Invitation to Britain's Home Front

"...quality of blackness which no one who has not known it, can possibly imagine."

"...I can only say that the men are doing their part extremely well in adjusting to a climate which is traditionally in November somewhat rainy, and so has given them plenty of rain and mud to cope with under conditions which require a saving of fuel and therefore an endurance of cold which we know nothing about in the United States of America. Added to this, they have had to learn to live under blackout regulations of which no one in the US has the slightest conception. A blackout here is a total blackout. The countryside loses all of that friendly feeling which twinkling lights that shine out of a window, give you as you walk along a country road in the dark. Here a country road is a dense blackness. A passing car is a black object with two tiny lights and in the cities you carry a shaded torch and should your torch gleam too brightly, a policeman, he is called a bobby over here, will soon tell you what changes you must make.

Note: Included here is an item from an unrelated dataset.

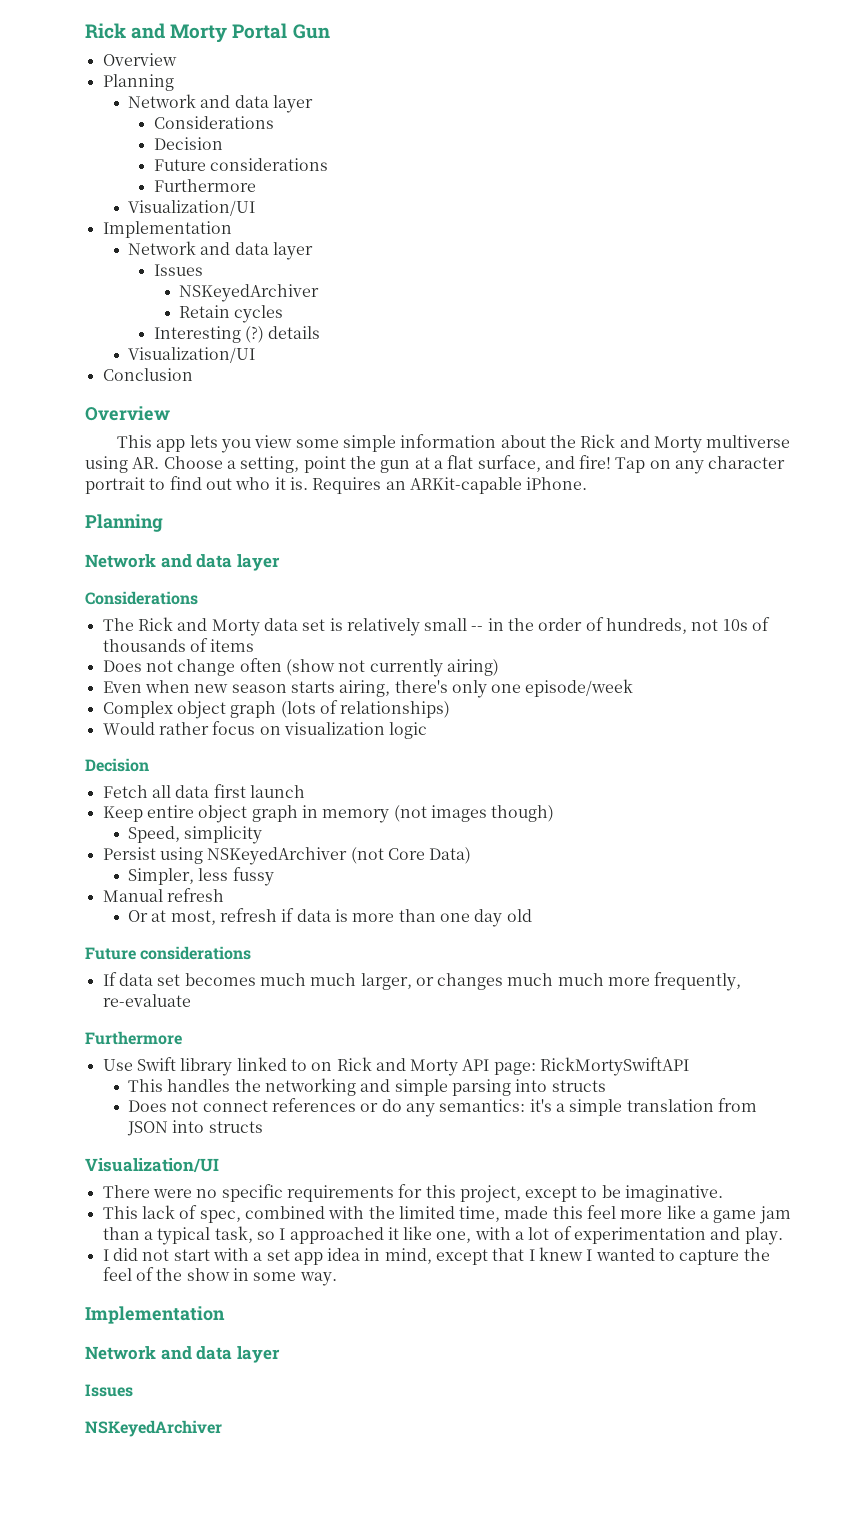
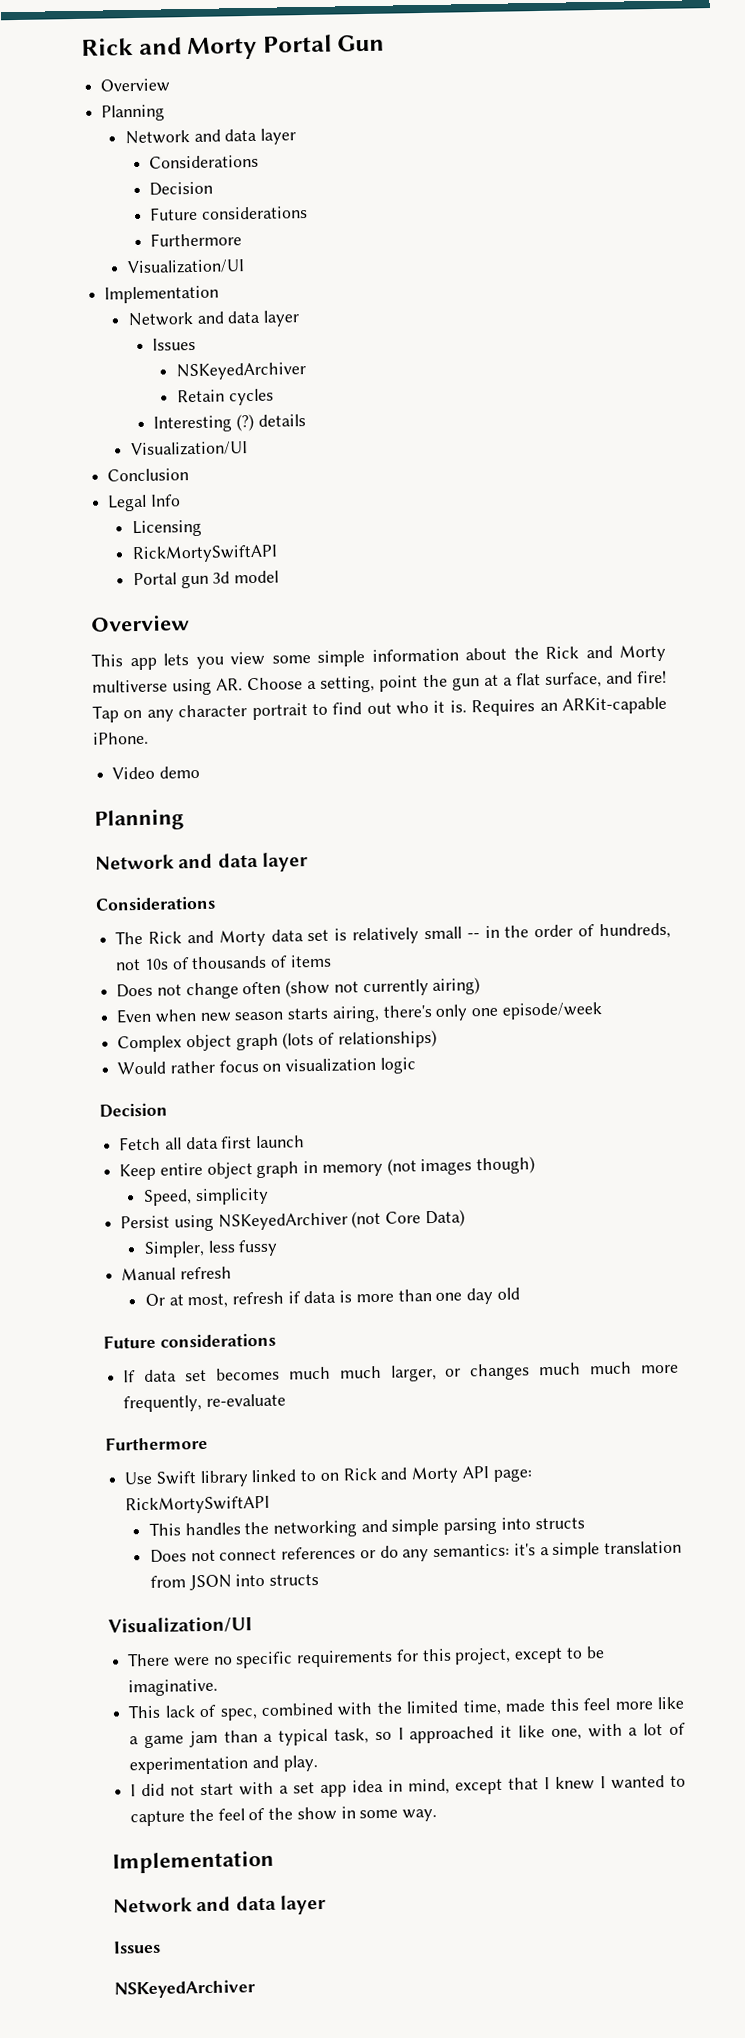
(193, 374) none -> [107,494,181,512] [131,519,202,538] [131,544,278,564] [132,570,280,589] // Legal Info // Licensing // RickMortySwiftAPI // Portal gun 3d model
(588, 483) none -> [112,765,200,780] // Video demo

This is a quality of blackness which no one who has not known it, can possibly imagine."

Editor's Note: In the fall of 1942 Eleanor Roosevelt visited Great Britain at the invitation of the queen to inspect U.S. troops stationed there. She spent her time inspecting naval shipyards, hospitals, factories, and schools. However, her main purpose was to examine women's war efforts, including volunteer services in communities destroyed by the war. On November 8, 1942, Eleanor Roosevelt gave a radio broadcast from the Greenbank Building in Liverpool, England on her wartime observations.